Suspicious review: James Nesbitt is constantly angry at an unbearable Luther-lite

In Suspect (Channel 4), James Nesbitt plays a silly detective caught in a slap … oh, Dad, of course he doesn’t. Nesbitt is Danny, a grumpy and troubled cop, married at work, away from his family, who ends up unofficially investigating the murder of a close relative. This is a remake of a popular Danish black series Forhøret, so it would never be a fun game, but you have to focus on the dark side so that Nesbitt’s latest outing as a troubled cop, Bloodlands, seems optimistic.

There are two episodes in the evening until it ends on Wednesday. I was allowed to see seven of the eight, so if the big revelation makes it one of the smartest crime series of all time, I can only apologize for being premature. It’s such a pronounced winter cold that I almost put on a sweater, so it seems weird to undress it during a warm week in June. Each short episode is a two-way conversation between Nesbitt and another actor, although occasionally others intervene for a minute or two. It’s no different than the Netflix Criminal series, though one case was analyzed per episode, rather than placing one case throughout the race.

The case, then. Danny enters the morgue to talk to pathologist Jackie (Joely Richardson) about the body of an unidentified young woman, who presents herself as a suicide. Naturally, he is wary of the circumstances, because that is the kind of copper he is. After some technical notes, Danny leaves, just to get something back on the slab. (Much of the plot progresses by the intuition of the characters.) He recognizes the necklace that has been placed in a sterile plastic pot. Let out a howl of pain.
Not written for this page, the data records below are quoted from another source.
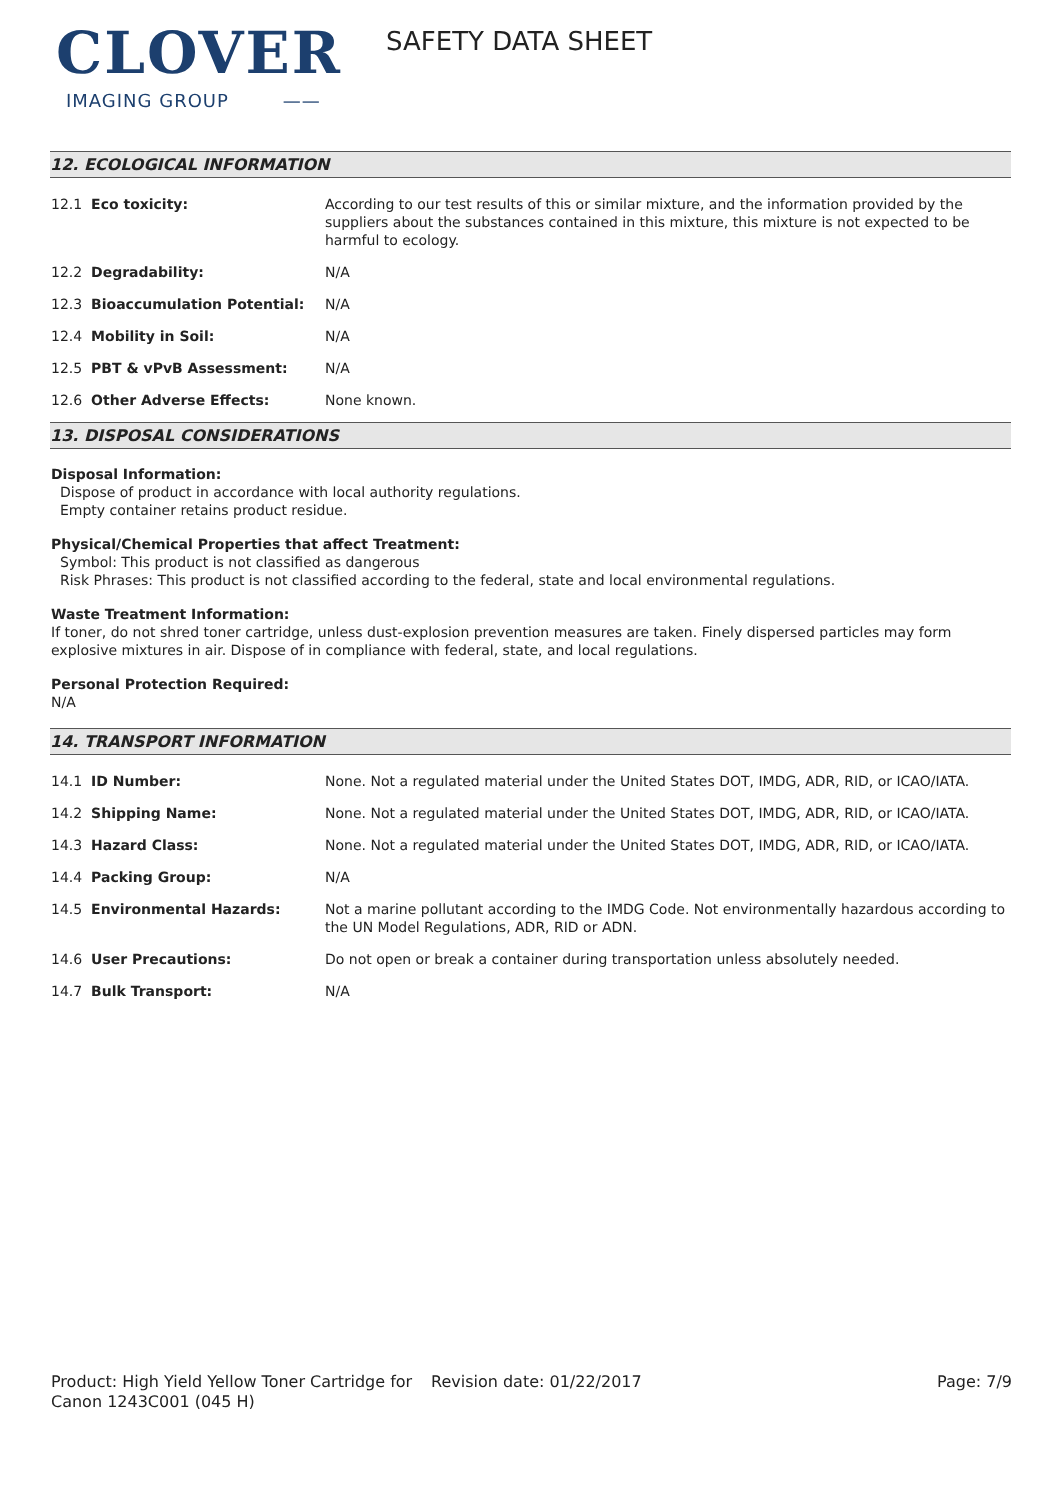CLOVER
IMAGING GROUP ——
SAFETY DATA SHEET
12. ECOLOGICAL INFORMATION
| 12.1 Eco toxicity: | According to our test results of this or similar mixture, and the information provided by the suppliers about the substances contained in this mixture, this mixture is not expected to be harmful to ecology. |
| 12.2 Degradability: | N/A |
| 12.3 Bioaccumulation Potential: | N/A |
| 12.4 Mobility in Soil: | N/A |
| 12.5 PBT & vPvB Assessment: | N/A |
| 12.6 Other Adverse Effects: | None known. |
13. DISPOSAL CONSIDERATIONS
Disposal Information:
Dispose of product in accordance with local authority regulations.
Empty container retains product residue.
Physical/Chemical Properties that affect Treatment:
Symbol: This product is not classified as dangerous
Risk Phrases: This product is not classified according to the federal, state and local environmental regulations.
Waste Treatment Information:
If toner, do not shred toner cartridge, unless dust-explosion prevention measures are taken. Finely dispersed particles may form explosive mixtures in air. Dispose of in compliance with federal, state, and local regulations.
Personal Protection Required:
N/A
14. TRANSPORT INFORMATION
| 14.1 ID Number: | None. Not a regulated material under the United States DOT, IMDG, ADR, RID, or ICAO/IATA. |
| 14.2 Shipping Name: | None. Not a regulated material under the United States DOT, IMDG, ADR, RID, or ICAO/IATA. |
| 14.3 Hazard Class: | None. Not a regulated material under the United States DOT, IMDG, ADR, RID, or ICAO/IATA. |
| 14.4 Packing Group: | N/A |
| 14.5 Environmental Hazards: | Not a marine pollutant according to the IMDG Code. Not environmentally hazardous according to the UN Model Regulations, ADR, RID or ADN. |
| 14.6 User Precautions: | Do not open or break a container during transportation unless absolutely needed. |
| 14.7 Bulk Transport: | N/A |
Product: High Yield Yellow Toner Cartridge for Canon 1243C001 (045 H)
Revision date: 01/22/2017 Page: 7/9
It’s not too spoiler to reveal that the body turns out to be that of his daughter, Christina, because the rest of the series depends on Danny moving around trying to figure out who killed her. But not before she had a seizure at the morgue, refusing to believe that Christina had committed suicide. “Open it, or I’ll do it myself,” he roars, waving a scalpel at Jackie, who has locked him in the funeral home with him. “They’re going to throw the fucking book at you for that,” she spat. The suspect is many things, but the underestimated is not one of them.

It is clear that Suspect is aimed at a certain mood, a kind of Luther-lite. It’s black, all neon lighting in dark corners, with locations called Crimson Orchid (a strip club), Baz’s Sauna and Gym (a boxing club) and, eh, County Racecourse. But it’s a tense version of noir that doesn’t land, and often ends up as a cartoon. Throughout the series, Danny goes from lead to lead, following in the footsteps of bread crumbs that teach him about his daughter’s life. On her journey of discovery, we meet Christina’s friends, colleagues, partner and various mistakes in her orbit.

As the couple has moved away, Danny knows nothing about Christina’s life as an adult. He kicked her out when she was 15, we are led to believe, when he found her in bed with another girl. From the most flattering point of view, the idea that she might have to learn who her daughter is by gathering the remnants of her life is intriguing. The fact that his life was made up of the parties and people against whom he has spent his fighting career offers a low whisper of tragedy. Anne-Marie Duff, who appears at the end of the series as Christina’s mother, provides a lot of grief and gravity, as expected.

The opening credits, which make this look like a big-budget game and Cluedo’s name, and I guess it is, proudly parade the cast. This is a first-class collection of British and Irish acting talent, from Richard E Grant to Niamh Algar. The subject demands intensity, and Nesbitt has to go face to face with them; after all the fury, I can only imagine that he was shattered after filming it. It’s very theatrical and, strangely, it has the feel of early blocking television, when so much was done with as little as possible. But that’s not confinement, and I found the theater to be so intense (Christina regularly appears to her father as a kind of bright track from beyond) that in episode seven I was completely lost.